Что же на войне делать с шубниками? Надо искать подход к ним.
- …Кочеванов по злобе наговаривал, - продолжал твердить Шубник. - Все знают: я больше их уважал и любил Лобысевича. Тот не зря меня выделял и сделал командиром первого звена. Если бы я видел, что он в трудном положении, - обязательно прикрыл бы.
- Я вам верю, - успокоил его Виткалов. - Только не считайте себя самым порядочным и непогрешимым. Покажите на деле, как умеют драться отличники. Это лучший ответ сплетникам, они все будут посрамлены.
- Есть, товарищ батальонный комиссар!
Глава одиннадцатая
Капитана Лобысевича нашли на четвертый день. Даже тяжело раненный, он остался верен себе: беспокоясь за целость машины, сумел произвести нелегкую вынужденную посадку на болото. Вывалясь из кабины, Лобысевич, волоча за собой парашютный ранец, дополз до сухого места, и там, уткнувшись лицом в сухой мох, умер.
Его похоронили со всеми почестями: говорили речи, дали три залпа из винтовок в воздух. Особенно горевали его старые сослуживцы - инженеры и интенданты.
- Жалко Никанора Васильевича, - говорили они. - Настоящим хозяином был. При нем наш брат мог не беспокоиться.
Командиром эскадрильи стал капитан Шворобей. Это воодушевило молодежь. Война испытывала людей на духовную прочность. Новый комэск выдержал экзамен: со всеми он был ровен, никогда не срывался на крик, был справедливым, а главное - никто его не видел унывающим. Капитан даже в трудные дни сохранял чувство юмора. Веселая шутка стала его верной спутницей.
Капитан Шворобей был невысоким, сухощавым крепышом с легкой походкой и удивительной точностью движений: садился в самолет в два приема и управлял машиной твердой, уверенной рукой. Ведомые всегда понимали его.
В заместители себе новый комэск взял лейтенанта Кочеванова.
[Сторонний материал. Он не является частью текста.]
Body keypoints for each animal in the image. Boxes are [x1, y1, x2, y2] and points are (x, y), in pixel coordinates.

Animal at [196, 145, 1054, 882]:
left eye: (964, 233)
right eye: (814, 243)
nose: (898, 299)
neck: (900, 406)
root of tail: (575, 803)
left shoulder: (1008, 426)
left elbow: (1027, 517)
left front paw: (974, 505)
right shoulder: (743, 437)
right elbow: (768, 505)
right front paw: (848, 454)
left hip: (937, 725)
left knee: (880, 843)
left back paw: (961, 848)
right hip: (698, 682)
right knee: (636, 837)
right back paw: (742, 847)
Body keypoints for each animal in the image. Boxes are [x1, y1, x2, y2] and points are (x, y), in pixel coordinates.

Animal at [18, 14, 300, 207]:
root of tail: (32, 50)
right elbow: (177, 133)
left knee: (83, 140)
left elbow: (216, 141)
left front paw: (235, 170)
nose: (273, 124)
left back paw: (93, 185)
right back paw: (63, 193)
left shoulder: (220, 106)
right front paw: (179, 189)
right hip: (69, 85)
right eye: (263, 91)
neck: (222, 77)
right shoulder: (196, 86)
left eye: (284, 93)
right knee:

Это вызвало недовольство Шубника и шутливое огорчение Ширвиса:
- Теперь тебя понесло в большое начальство. Оторвешься и зазнаешься.
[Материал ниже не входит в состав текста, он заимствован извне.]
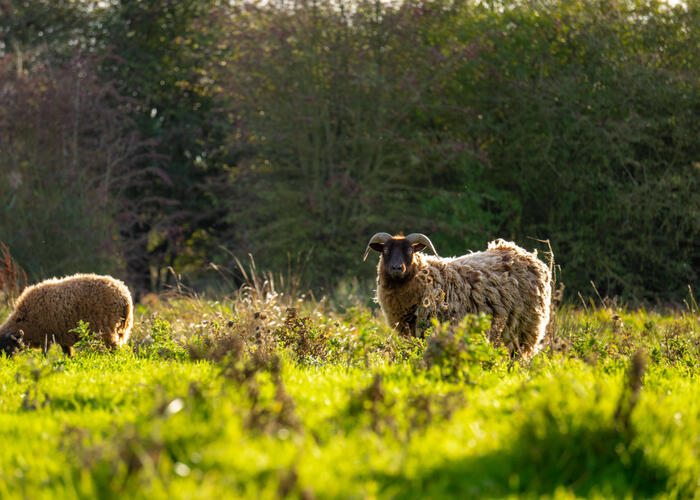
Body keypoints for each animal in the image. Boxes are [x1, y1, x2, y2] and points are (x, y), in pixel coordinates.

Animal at [0, 273, 133, 356]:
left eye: (4, 345)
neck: (24, 319)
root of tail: (124, 296)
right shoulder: (62, 336)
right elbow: (68, 353)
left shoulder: (46, 336)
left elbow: (45, 354)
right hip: (120, 330)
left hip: (106, 330)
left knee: (113, 350)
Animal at [364, 233, 552, 360]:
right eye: (385, 250)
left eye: (410, 251)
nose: (396, 268)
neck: (427, 277)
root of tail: (524, 253)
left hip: (526, 330)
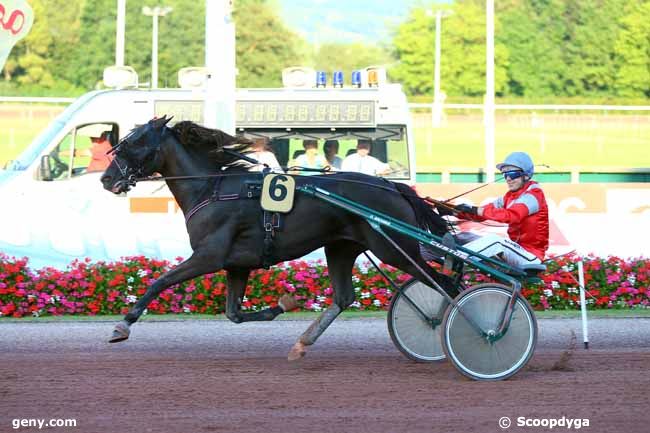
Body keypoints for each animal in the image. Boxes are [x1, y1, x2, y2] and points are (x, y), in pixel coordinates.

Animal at [102, 116, 456, 360]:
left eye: (134, 143)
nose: (106, 178)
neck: (211, 189)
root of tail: (391, 185)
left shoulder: (208, 256)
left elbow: (159, 282)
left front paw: (123, 325)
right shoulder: (237, 265)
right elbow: (234, 314)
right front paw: (284, 304)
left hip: (393, 248)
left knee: (446, 284)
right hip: (341, 247)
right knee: (344, 297)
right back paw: (302, 343)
- Боюсь, что в этом ты больше преуспеешь: за последнее время я стал замечать в тебе зачатки мудрости больших военачальников. Выдержки, жаль, не хватает.
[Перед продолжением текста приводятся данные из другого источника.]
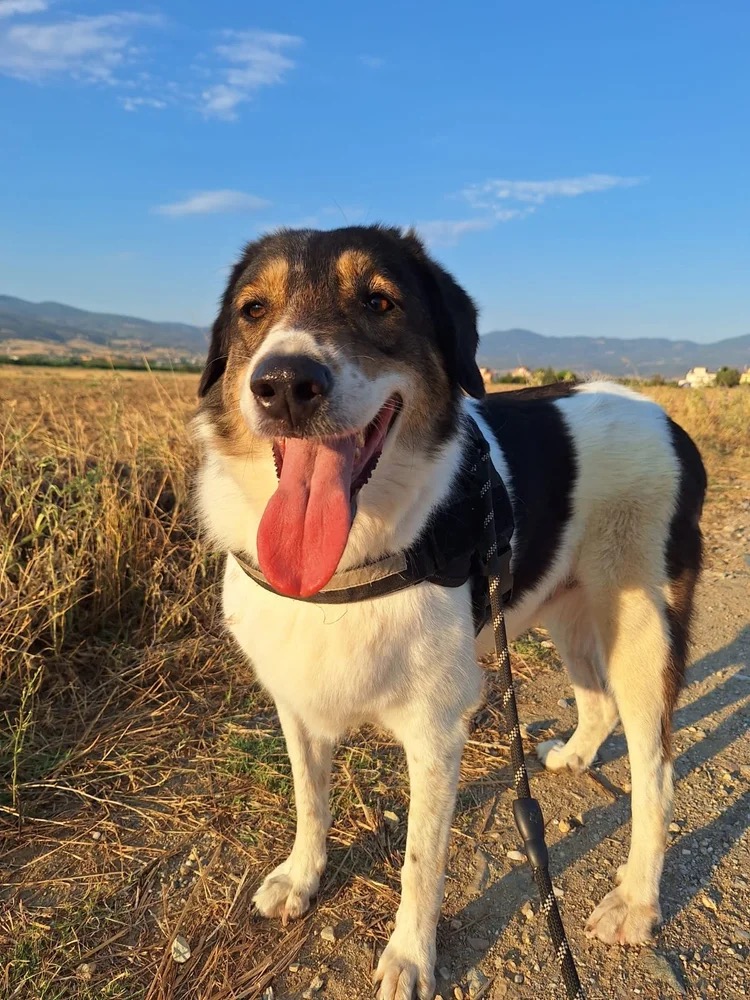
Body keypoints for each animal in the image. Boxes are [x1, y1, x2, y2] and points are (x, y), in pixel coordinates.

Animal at [193, 225, 706, 1000]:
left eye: (380, 301)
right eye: (254, 309)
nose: (283, 384)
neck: (355, 559)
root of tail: (667, 416)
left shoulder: (436, 729)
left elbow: (421, 860)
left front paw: (409, 956)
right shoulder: (297, 698)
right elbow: (310, 800)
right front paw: (303, 877)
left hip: (642, 627)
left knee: (657, 771)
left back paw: (636, 901)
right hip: (566, 605)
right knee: (597, 700)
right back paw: (576, 755)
- Ну вот, стоило чуть выдвинуться, и он уже о выдержке заговорил. Все ясно, товарищ Кочеванов, вопросов больше нет.
Шубник, как бы идя на примирение, при всех подошел поздравить Кирилла и с вызовом сказал:
- Надеюсь, новое выдвижение сделает, тебя справедливым. Наша ссора не отразится на служебных отношениях?
- С тем условием, что так называемая "ссора" не будет для тебя прикрытием, - ответил Кочеванов.
- Во-во, я предвижу: мне придется подавать рапорт о переводе в другую эскадрилью.
Кирилл не стал разубеждать его и лишь заметил:
- Вряд ли это будет выходом. Не проще ли изменить свое поведение в бою и не думать, что у других шкура дешевле.
Поредевшую группу Шубника требовалось пополнить, но никто добровольно не хотел идти к нему. Молодые летчики не желали летать с лейтенантом, который непонятным образом выходил из боев без царапины. Все, кого намечали перевести к Шубнику, были встревожены. С таким настроением молодых пилотов нельзя было пускать в воздух. Новому комэску пришлось на время взять Шубника на штабную работу, а Хрусталева и Коваля назначить командирами звеньев.